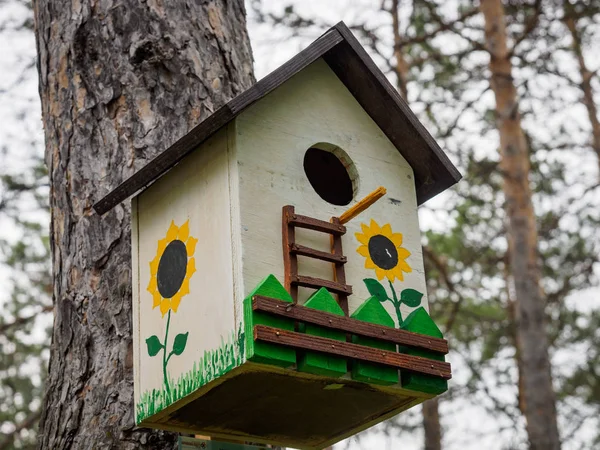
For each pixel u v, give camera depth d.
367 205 3.54
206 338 3.39
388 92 3.91
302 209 3.59
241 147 3.53
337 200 4.22
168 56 4.38
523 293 10.00
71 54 4.47
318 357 3.26
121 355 3.84
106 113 4.32
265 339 3.15
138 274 3.86
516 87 10.45
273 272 3.40
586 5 10.41
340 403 3.62
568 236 11.35
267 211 3.49
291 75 3.58
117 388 3.78
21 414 9.77
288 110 3.75
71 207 4.20
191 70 4.39
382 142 4.02
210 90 4.39
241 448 3.85
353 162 3.88
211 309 3.41
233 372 3.25
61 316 4.05
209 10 4.59
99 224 4.09
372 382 3.42
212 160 3.61
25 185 8.89
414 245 3.88
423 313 3.64
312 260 3.54
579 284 10.70
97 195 4.17
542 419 9.54
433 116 10.02
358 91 3.98
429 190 4.17
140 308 3.80
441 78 10.39
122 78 4.35
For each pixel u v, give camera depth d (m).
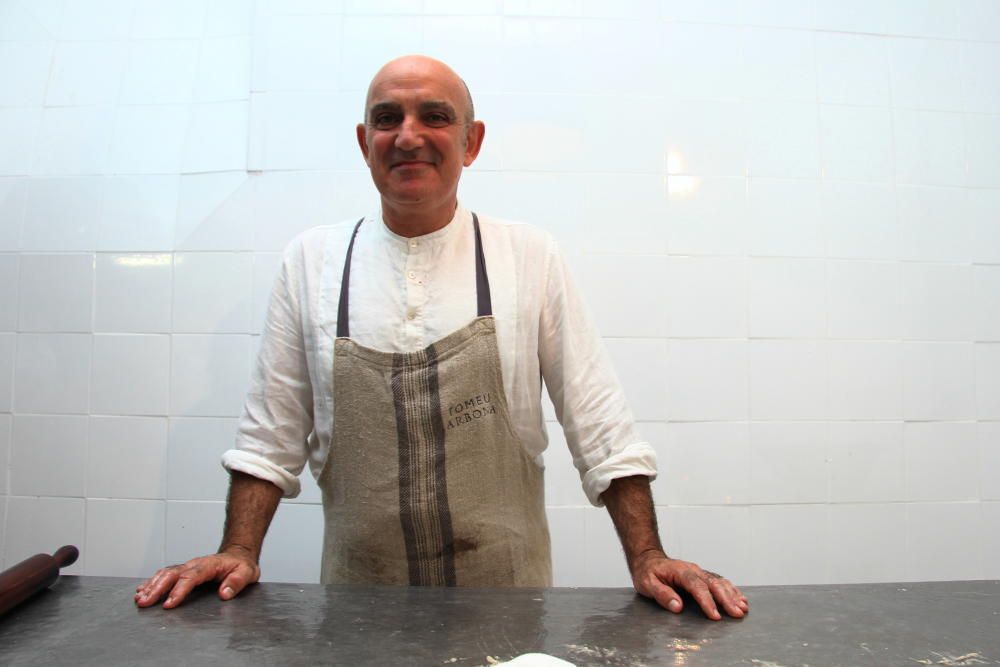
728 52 1.66
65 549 0.95
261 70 1.62
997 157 1.70
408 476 1.01
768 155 1.65
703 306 1.61
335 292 1.06
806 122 1.66
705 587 0.82
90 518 1.57
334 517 1.08
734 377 1.61
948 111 1.70
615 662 0.67
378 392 1.01
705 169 1.63
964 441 1.64
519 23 1.63
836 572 1.60
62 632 0.74
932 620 0.79
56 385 1.59
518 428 1.08
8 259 1.62
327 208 1.60
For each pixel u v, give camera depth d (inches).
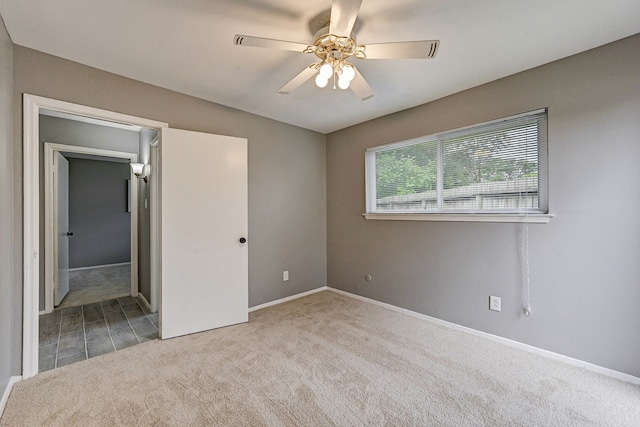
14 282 74.4
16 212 75.0
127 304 139.5
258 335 101.4
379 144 132.6
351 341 96.3
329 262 159.5
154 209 126.6
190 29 69.9
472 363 82.2
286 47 63.6
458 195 106.9
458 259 105.7
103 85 88.8
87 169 238.1
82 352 89.7
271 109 123.1
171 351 89.9
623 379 73.7
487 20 66.3
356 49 63.9
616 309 74.9
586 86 78.5
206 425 58.7
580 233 80.0
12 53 74.0
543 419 60.4
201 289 105.0
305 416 61.3
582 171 79.4
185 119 107.0
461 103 104.1
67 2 60.2
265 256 133.4
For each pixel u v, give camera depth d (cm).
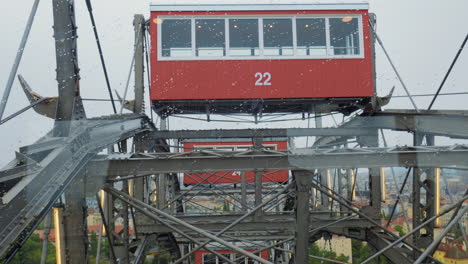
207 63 1048
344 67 1066
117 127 711
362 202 1128
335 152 607
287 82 1055
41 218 382
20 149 423
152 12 1045
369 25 1083
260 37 1060
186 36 1052
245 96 1046
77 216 502
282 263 1452
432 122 771
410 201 1036
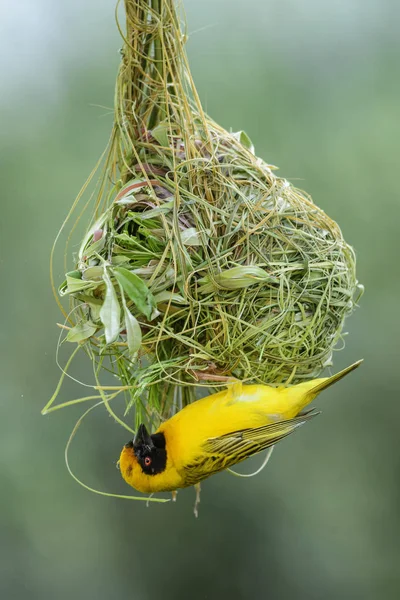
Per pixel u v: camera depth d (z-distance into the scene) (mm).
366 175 10883
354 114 10984
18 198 10922
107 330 5781
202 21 11055
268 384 6512
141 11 6398
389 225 10906
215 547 11812
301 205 6555
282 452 11828
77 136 11023
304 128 10922
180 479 6453
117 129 6562
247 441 6234
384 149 10875
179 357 6309
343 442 11625
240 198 6289
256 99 10953
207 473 6379
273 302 6273
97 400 11281
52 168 10938
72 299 6500
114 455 11438
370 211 10875
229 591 11656
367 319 11258
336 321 6691
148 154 6477
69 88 11133
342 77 11094
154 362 6586
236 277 6047
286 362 6457
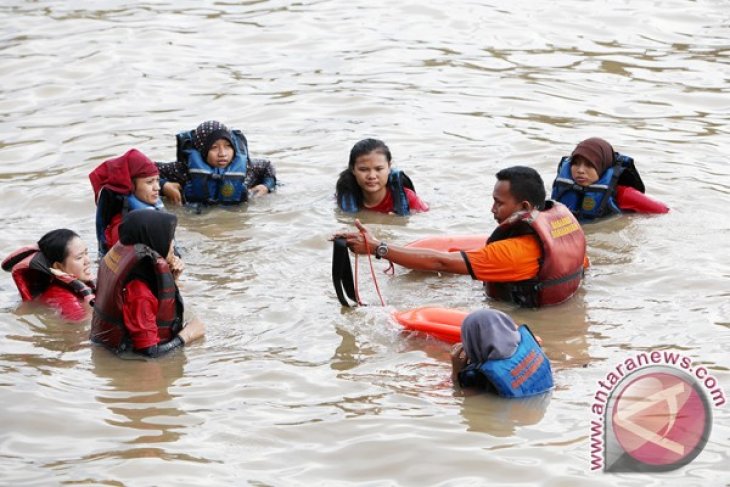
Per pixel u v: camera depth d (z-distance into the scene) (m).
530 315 19.55
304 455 14.97
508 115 30.67
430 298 20.42
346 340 18.61
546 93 32.38
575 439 15.17
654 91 32.38
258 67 35.38
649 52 35.84
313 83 33.72
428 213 24.45
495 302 20.22
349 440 15.30
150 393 16.86
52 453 15.16
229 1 42.47
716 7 39.97
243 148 25.62
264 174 25.89
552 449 14.93
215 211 24.77
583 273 20.67
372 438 15.30
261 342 18.62
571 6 40.31
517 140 28.70
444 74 34.25
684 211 23.98
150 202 22.50
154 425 15.87
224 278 21.23
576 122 30.00
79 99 32.62
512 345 16.48
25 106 32.12
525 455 14.80
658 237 22.66
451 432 15.42
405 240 22.94
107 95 32.91
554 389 16.66
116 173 22.25
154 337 18.14
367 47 37.03
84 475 14.52
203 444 15.30
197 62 35.78
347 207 24.55
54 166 27.72
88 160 28.05
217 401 16.56
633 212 24.02
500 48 36.59
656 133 29.05
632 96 32.00
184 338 18.56
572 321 19.16
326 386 16.97
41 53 36.41
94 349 18.50
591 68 34.53
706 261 21.39
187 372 17.58
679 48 36.12
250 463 14.80
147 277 18.33
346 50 36.81
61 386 17.14
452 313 18.78
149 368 17.75
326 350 18.25
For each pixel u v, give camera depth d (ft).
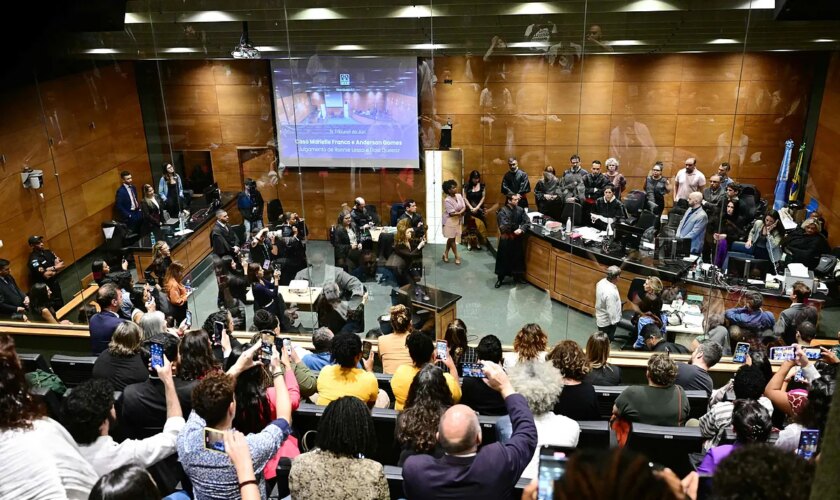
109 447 10.19
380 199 25.53
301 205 25.90
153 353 11.24
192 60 25.07
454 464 7.89
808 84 22.98
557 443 10.85
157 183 26.76
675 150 24.59
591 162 24.93
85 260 26.43
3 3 22.15
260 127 25.39
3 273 23.63
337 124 25.57
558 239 24.20
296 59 24.40
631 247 23.79
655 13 22.80
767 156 24.14
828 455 2.24
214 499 8.84
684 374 14.96
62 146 24.86
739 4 22.30
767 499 3.97
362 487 7.88
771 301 22.54
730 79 23.47
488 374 8.91
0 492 7.70
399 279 24.80
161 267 24.68
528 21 23.39
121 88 25.41
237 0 24.31
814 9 21.26
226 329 16.06
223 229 25.34
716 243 24.08
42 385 13.53
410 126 24.79
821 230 23.24
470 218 25.07
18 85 23.99
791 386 14.90
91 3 23.66
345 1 23.79
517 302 24.12
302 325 23.56
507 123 24.45
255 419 11.52
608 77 23.81
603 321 22.74
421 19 23.59
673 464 11.83
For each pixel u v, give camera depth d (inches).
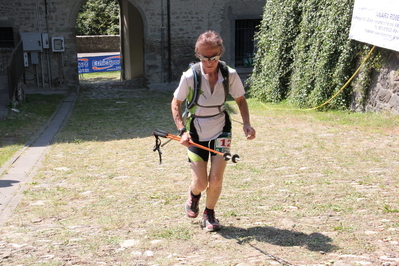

---

PROBLEM:
Copy exactly the material above from the line with "408 476 1.01" to the line with "286 362 6457", ends included, and nothing else. Leave out any picture.

ANSWER TO THIS EXERCISE:
408 476 1.01
768 155 1.65
703 306 1.61
335 292 1.06
806 122 1.66
705 587 0.82
90 518 1.57
334 517 1.08
734 377 1.61
948 111 1.70
615 662 0.67
378 392 1.01
705 169 1.63
964 441 1.64
519 23 1.63
836 572 1.60
62 632 0.74
932 620 0.79
56 385 1.59
518 428 1.08
8 259 1.62
327 208 1.60
For each pixel u v, give camera depth d (inches).
14 282 74.4
16 212 75.0
127 304 139.5
258 335 101.4
379 144 132.6
351 341 96.3
329 262 159.5
154 209 126.6
190 29 69.9
472 363 82.2
286 47 63.6
458 195 106.9
458 259 105.7
103 85 88.8
87 169 238.1
82 352 89.7
271 109 123.1
171 351 89.9
623 379 73.7
487 20 66.3
356 49 63.9
616 309 74.9
586 86 78.5
206 425 58.7
580 233 80.0
12 53 74.0
543 419 60.4
201 289 105.0
305 416 61.3
582 171 79.4
185 119 107.0
461 103 104.1
67 2 60.2
265 256 133.4
For each pixel u v, give camera depth d (cm).
207 63 1048
344 67 1066
117 127 711
362 202 1128
335 152 607
287 82 1055
41 218 382
20 149 423
152 12 1045
369 25 1083
260 37 1060
186 36 1052
245 96 1046
77 216 502
282 263 1452
432 122 771
410 201 1036
Per pixel u v: camera depth d (z-distance into the scene) (mm).
366 175 10883
354 114 10984
18 198 10922
107 330 5781
202 21 11055
268 384 6512
141 11 6398
389 225 10906
215 547 11812
301 205 6555
282 452 11828
77 136 11023
304 128 10922
180 479 6453
117 129 6562
247 441 6234
384 149 10875
179 357 6309
343 442 11625
240 198 6289
256 99 10953
207 473 6379
273 302 6273
97 400 11281
52 168 10938
72 299 6500
114 455 11438
370 211 10875
229 591 11656
367 319 11258
336 321 6691
148 154 6477
69 88 11133
342 77 11094
154 362 6586
236 277 6047
286 362 6457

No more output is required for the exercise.